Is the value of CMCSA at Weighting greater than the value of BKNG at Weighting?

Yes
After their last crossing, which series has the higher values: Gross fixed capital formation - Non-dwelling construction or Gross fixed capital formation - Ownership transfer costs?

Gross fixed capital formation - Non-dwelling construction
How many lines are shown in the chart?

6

---

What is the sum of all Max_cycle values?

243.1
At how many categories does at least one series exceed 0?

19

• What the task asks
Can you set down, word for word, the part of the listing that opens with the line containing "Is the value" and closes with the line containing "After their last"?

• Task solution
Is the value of CMCSA at Weighting greater than the value of BKNG at Weighting?

Yes
After their last crossing, which series has the higher values: Gross fixed capital formation - Non-dwelling construction or Gross fixed capital formation - Ownership transfer costs?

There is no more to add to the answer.